Source passage
Sudan doctors: ‘Expired flour spikes food poisoning’

A community food kitchen in Maygoma, Khartoum North (Photo: @aboubker_ via X)

The Sharg El Nil (East Nile) Emergency Room in Khartoum North reported 25 new cases of food poisoning yesterday, adding to several incidents recorded over the past three days. Doctors, who treated these patients, attributed the illnesses to expired flour and food oils.

Medical professionals confirmed that most of the cases resulted from consuming food items without checking expiration dates. The ongoing food shortages and soaring prices have worsened Sudan’s hunger crisis, compelling many to consume unsafe food.

In a statement obtained by Radio Dabanga, the East Nile Emergency Room urged people to exercise caution when purchasing oils, flour, and other food products. They stressed the importance of verifying the expiration dates to avoid further health risks.

Charity kitchens

The Sudanese Hadhreen organisation reported in March that it managed to restore communication with 21 of the 25 charity kitchens it is supporting in Khartoum state. 

Volunteers are forced to travel to northern Sudan, where Internet connections are working again, to receive donations to the kitchens transferred via banking apps.

Hadhreen is not the only group supporting so-called community kitchens in the three cities of Khartoum state: Omdurman, Khartoum, and Khartoum North (Khartoum Bahri). 

The Khartoum Emergency Room reported in the last week of February that the communications blackout that began in the region in end January has forced 221 of the about 300 community kitchens to suspend their charity work, leaving people in the three cities without access to food.

240,000 families in Khartoum state are threatened with severe hunger. The emergency room state that “the closed kitchens were the only refuge for those who have no breadwinners and no food”.

The United Nations World Food Programme (WFP) warned in February that the vast majority of Sudanese face severe hunger, with more than five million people unable to have one adequate meal per day, due to the ongoing war between the Sudanese Armed Forces (SAF) and the paramilitary Rapid Support Forces (RSF).

Text extracted from each page
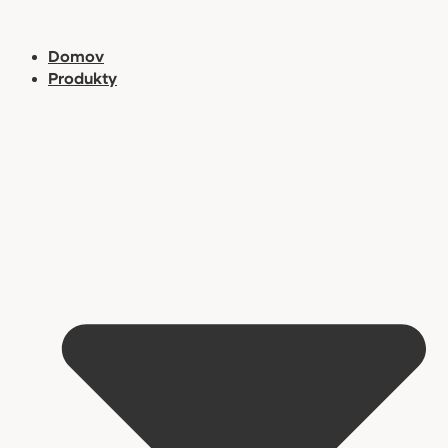
Preskočiť
na
Domov
obsah
Produkty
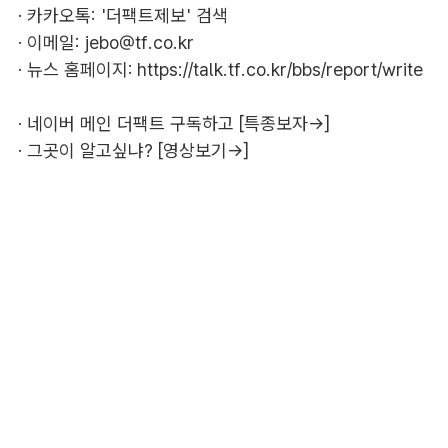
· 카카오톡: '더팩트제보' 검색
· 이메일:
jebo@tf.co.kr
· 뉴스 홈페이지:
https://talk.tf.co.kr/bbs/report/write
·
네이버 메인 더팩트 구독하고 [특종보자→]
·
그곳이 알고싶냐? [영상보기→]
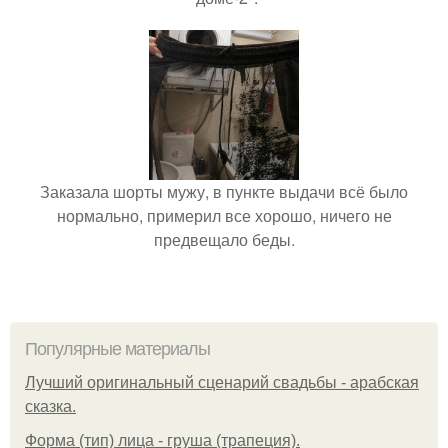
Заказала шорты мужу, в пункте выдачи всё было
нормально, примерил все хорошо, ничего не
предвещало беды.
Популярные материалы
Лучший оригинальный сценарий свадьбы - арабская
сказка.
Форма (тип) лица - груша (трапеция).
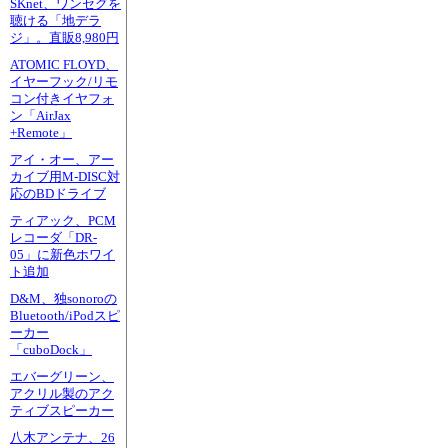
SKnet、ワンセグを
聴ける「地デラ
ジ」。直販8,980円
ATOMIC FLOYD、
イヤーフック/リモ
コン付きイヤフォ
ン「AirJax
+Remote」
アイ・オー、アー
カイブ用M-DISC対
応のBDドライブ
ティアック、PCM
レコーダ「DR-
05」に新色ホワイ
ト追加
D&M、独sonoroの
Bluetooth/iPodスピ
ーカー
「cuboDock」
エバーグリーン、
アクリル製のアク
ティブスピーカー
八木アンテナ、26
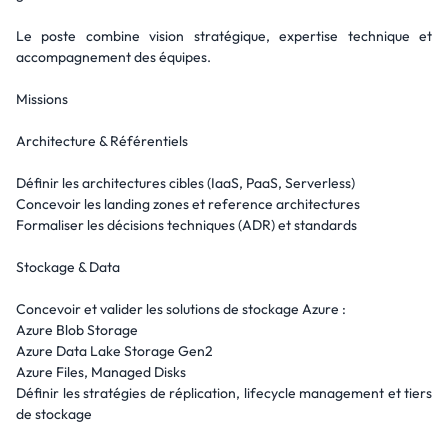
Le poste combine vision stratégique, expertise technique et
accompagnement des équipes.
Missions
Architecture & Référentiels
Définir les architectures cibles (IaaS, PaaS, Serverless)
Concevoir les landing zones et reference architectures
Formaliser les décisions techniques (ADR) et standards
Stockage & Data
Concevoir et valider les solutions de stockage Azure :
Azure Blob Storage
Azure Data Lake Storage Gen2
Azure Files, Managed Disks
Définir les stratégies de réplication, lifecycle management et tiers
de stockage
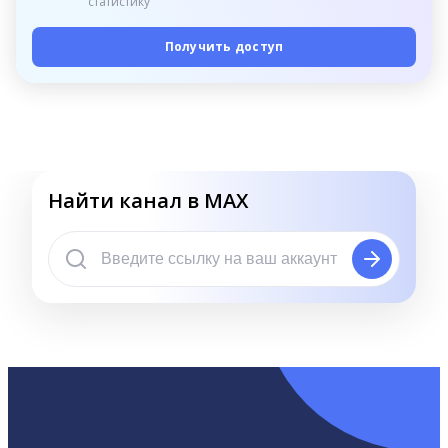
статистику
Получить доступ
Найти канал в MAX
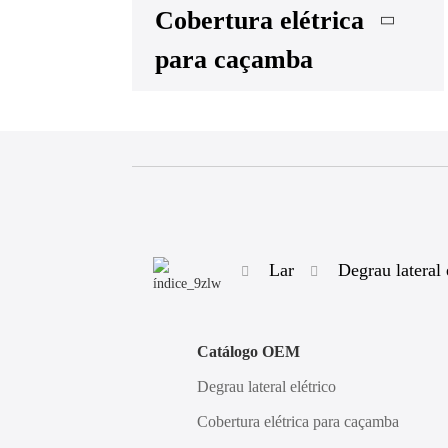
Cobertura elétrica
para caçamba
Lar
Degrau lateral 
Catálogo OEM
Degrau lateral elétrico
Cobertura elétrica para caçamba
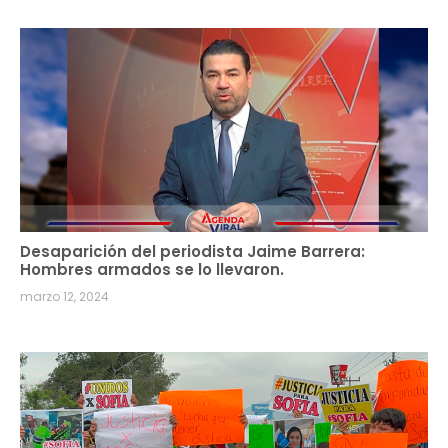
Desaparición del periodista Jaime Barrera:
Hombres armados se lo llevaron.
marzo 12, 2024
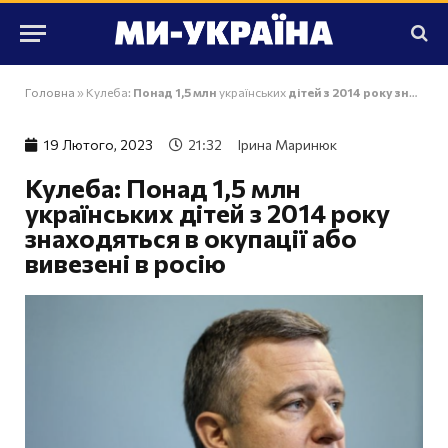
Головна
»
Кулеба:
Понад 1,5 млн
українських
дітей з 2014 року знаходяться в окупації або вивезені в росію
19 Лютого, 2023
21:32
Ірина Маринюк
Кулеба:
Понад 1,5 млн
українських
дітей з 2014 року
знаходяться в окупації або
вивезені в росію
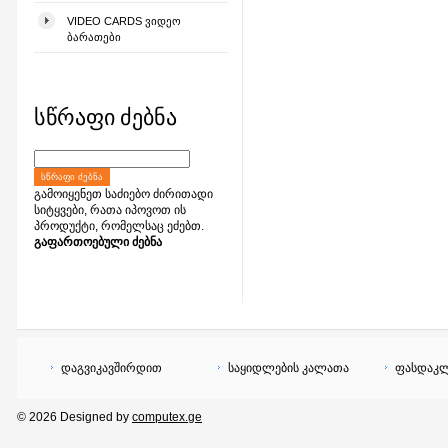
VIDEO CARDS ᲕᲘᲓᲔᲝ
ᲑᲐᲠᲐᲗᲔᲑᲘ
სწრაფი ძებნა
ᲡᲬᲠᲐᲤᲘ ᲫᲔᲑᲜᲐ
გამოიყენეთ საძიებო ძირითადი
სიტყვები, რათა იპოვოთ ის
პროდუქტი, რომელსაც ეძებთ.
გაფართოებული ძებნა
დაგვიკავშირდით
საყიდლების კალათა
ფასდაკლ
© 2026 Designed by
computex.ge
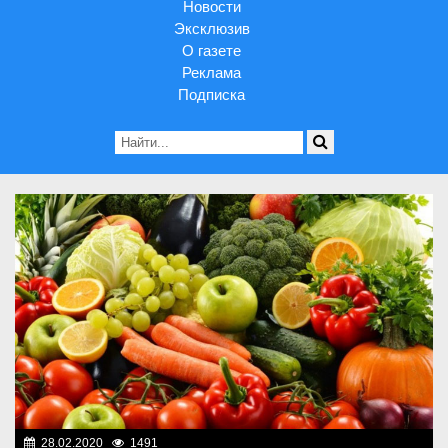
Новости
Эксклюзив
О газете
Реклама
Подписка
28.02.2020
1491
Новости Казахстана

Task details
Rewrite the stretch of the food poisoning report from "Medical professionals confirmed" through "further health risks.", swapping "expiration dates" for "best-before dates" wherever it occurs.

Result of this exercise
Medical professionals confirmed that most of the cases resulted from consuming food items without checking best-before dates. The ongoing food shortages and soaring prices have worsened Sudan’s hunger crisis, compelling many to consume unsafe food.

In a statement obtained by Radio Dabanga, the East Nile Emergency Room urged people to exercise caution when purchasing oils, flour, and other food products. They stressed the importance of verifying the best-before dates to avoid further health risks.